A estas alturas, todo el mundo sabe en Cataluña que la inmersión lingüística es una patraña que se utilizó para someter a los castellanohablantes con la complicidad de una parte de los mismos nouvinguts acomplejados por la propaganda nacionalista.

Cuarenta años después hemos visto que no se trataba de proteger al catalán, sino de reescribir la historia en clave nacionalista y de expulsar al castellano de la sociedad catalana.

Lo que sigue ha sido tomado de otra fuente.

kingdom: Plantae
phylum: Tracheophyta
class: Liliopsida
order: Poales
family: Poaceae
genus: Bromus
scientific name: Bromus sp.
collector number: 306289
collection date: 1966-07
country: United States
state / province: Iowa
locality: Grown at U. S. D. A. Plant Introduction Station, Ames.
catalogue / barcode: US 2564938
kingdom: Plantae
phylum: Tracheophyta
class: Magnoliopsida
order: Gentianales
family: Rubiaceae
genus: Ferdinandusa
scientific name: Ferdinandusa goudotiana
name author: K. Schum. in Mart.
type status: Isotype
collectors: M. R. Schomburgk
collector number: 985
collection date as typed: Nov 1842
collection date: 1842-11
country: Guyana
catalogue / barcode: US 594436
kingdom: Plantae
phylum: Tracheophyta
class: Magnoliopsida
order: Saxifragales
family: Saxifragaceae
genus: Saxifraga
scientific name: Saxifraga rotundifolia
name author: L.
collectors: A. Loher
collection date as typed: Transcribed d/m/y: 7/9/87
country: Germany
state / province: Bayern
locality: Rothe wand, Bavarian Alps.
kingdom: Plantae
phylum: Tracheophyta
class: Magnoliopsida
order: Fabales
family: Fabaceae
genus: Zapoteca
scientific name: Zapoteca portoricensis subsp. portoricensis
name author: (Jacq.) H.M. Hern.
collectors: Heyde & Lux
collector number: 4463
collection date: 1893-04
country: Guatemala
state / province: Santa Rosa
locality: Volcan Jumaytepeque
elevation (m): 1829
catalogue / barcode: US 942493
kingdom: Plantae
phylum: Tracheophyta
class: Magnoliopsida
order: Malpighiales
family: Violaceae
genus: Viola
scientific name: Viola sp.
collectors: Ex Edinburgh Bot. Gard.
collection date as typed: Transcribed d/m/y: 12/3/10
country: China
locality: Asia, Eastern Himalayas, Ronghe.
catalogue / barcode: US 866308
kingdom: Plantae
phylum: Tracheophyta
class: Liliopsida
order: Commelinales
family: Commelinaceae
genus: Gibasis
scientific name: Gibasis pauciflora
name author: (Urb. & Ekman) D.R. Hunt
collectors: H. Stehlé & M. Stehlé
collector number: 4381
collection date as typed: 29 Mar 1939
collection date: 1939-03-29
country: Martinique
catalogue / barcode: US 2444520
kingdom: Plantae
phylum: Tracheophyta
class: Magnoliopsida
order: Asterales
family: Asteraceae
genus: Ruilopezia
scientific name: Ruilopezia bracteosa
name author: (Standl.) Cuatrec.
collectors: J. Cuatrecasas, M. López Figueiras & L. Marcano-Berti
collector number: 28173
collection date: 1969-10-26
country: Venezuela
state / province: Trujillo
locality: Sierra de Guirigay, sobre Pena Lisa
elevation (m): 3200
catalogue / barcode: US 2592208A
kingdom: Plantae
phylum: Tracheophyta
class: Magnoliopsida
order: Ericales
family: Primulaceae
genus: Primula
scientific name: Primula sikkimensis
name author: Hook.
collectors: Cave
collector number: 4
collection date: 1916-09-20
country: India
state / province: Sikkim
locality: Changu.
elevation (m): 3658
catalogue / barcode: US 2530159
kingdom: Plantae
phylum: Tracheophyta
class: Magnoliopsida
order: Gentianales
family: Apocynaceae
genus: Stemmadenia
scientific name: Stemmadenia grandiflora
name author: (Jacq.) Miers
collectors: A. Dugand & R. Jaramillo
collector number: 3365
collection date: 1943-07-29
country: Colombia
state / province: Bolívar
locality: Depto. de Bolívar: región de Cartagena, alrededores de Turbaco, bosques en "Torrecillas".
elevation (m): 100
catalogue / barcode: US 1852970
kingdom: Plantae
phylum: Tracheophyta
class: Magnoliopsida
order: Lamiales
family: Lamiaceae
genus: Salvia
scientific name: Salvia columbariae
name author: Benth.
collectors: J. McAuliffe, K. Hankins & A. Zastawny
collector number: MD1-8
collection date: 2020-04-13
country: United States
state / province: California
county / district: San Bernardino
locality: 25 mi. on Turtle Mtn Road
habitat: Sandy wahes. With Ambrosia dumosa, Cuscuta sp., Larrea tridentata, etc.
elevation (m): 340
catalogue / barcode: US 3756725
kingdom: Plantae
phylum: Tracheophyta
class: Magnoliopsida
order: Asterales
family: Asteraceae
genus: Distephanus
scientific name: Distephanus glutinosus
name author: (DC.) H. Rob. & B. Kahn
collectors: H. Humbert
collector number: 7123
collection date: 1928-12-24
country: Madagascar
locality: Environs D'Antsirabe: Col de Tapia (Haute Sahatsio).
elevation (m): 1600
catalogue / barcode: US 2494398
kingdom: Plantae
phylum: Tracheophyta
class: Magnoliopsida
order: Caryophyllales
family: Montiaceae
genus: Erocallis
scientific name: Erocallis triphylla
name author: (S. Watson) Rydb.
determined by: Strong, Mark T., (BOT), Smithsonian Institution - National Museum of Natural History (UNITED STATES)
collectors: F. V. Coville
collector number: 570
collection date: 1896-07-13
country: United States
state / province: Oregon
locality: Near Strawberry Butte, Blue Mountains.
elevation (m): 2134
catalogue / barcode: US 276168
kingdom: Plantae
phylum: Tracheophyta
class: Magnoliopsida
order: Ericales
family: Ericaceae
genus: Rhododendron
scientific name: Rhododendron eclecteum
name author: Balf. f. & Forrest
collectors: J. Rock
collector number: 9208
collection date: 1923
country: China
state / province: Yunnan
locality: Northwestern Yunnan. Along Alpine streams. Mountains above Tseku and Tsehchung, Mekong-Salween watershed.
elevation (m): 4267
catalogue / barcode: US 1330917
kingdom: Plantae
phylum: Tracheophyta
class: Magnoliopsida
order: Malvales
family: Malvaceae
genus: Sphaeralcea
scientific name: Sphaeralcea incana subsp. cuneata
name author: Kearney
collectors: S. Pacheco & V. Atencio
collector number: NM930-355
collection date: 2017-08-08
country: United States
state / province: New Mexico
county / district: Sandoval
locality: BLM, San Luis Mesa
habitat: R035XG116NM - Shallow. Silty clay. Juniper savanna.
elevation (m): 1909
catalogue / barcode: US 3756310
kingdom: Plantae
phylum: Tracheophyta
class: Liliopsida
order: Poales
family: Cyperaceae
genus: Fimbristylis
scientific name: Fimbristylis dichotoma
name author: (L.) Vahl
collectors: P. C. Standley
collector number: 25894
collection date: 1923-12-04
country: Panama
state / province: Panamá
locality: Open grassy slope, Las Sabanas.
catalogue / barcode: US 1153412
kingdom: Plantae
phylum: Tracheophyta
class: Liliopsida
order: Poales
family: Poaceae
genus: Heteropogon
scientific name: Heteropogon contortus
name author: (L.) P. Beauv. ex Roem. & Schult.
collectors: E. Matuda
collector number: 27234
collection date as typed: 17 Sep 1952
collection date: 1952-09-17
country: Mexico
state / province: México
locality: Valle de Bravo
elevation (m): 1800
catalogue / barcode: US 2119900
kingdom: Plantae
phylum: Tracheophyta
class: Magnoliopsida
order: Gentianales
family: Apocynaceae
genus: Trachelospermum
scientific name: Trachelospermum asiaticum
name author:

El fracaso de la inmersión es tan claro como el del procés. La reacción ante el caso de Canet de Mar, que acabará con las triquiñuelas de la Generalitat y de todo ese entramado que vive de las finanzas públicas y que prietas las filas solo responde a las consignas del régimen, pone en evidencia el desastroso final de un proyecto extremista que la sociedad –harta-- ha terminado por expulsar.

Me molesta –me jode, quiero decir-- usar la primera persona del singular en una columna de opinión, pero he de explicar que en las últimas horas he sido objeto de una campaña de acoso y menosprecio a propósito de mi deficiente catalán. La cosa no tendría mayor importancia si el asunto no hubiera sido impulsado por un catedrático de Economía de la Universidad de Barcelona, Germà Bel, que se mofa de mis errores, como han hecho sus acólitos en Twitter. Un docente que fue diputado del PSC y después de Junts pel Sí, que presume de una vasta obra académica y que cuenta con decenas de miles de seguidores en las redes. Fue uno de los impulsores del desastre de Spanair, y, aunque su biografia también lo oculta, fue asesor de Endesa, de Joaquín Almunia y de Josep Borrell.

Todo viene a cuento de que @gebelque calificó de “caverna” a una periodista compañera simplemente porque informaba de las reacciones de los ultras tras la sentencia del TSJC sobre el caso de Canet. Desde el punto de vista de esta gente, solo la caverna --el fascio-- puede ser crítica con la persecución de una família que defiende sus derechos constitucionales y con el escrache de un niño de 5 años.

Es el intento permanente de amedrentar al discrepante, la presión de una red de personajes que viven del presupuesto público sobre quienes no opinan como ellos.

A los que ya tenemos una edad, todo esto nos resulta familiar. Por eso precisamente hay que animar a la gente que vive en Cataluña a que aprenda el catalán, mejor que yo si es posible, pese a la repugnancia que les inspiren estos personajes porque, sepan, para ellos el idioma no es más que otro instrumento con el que medrar.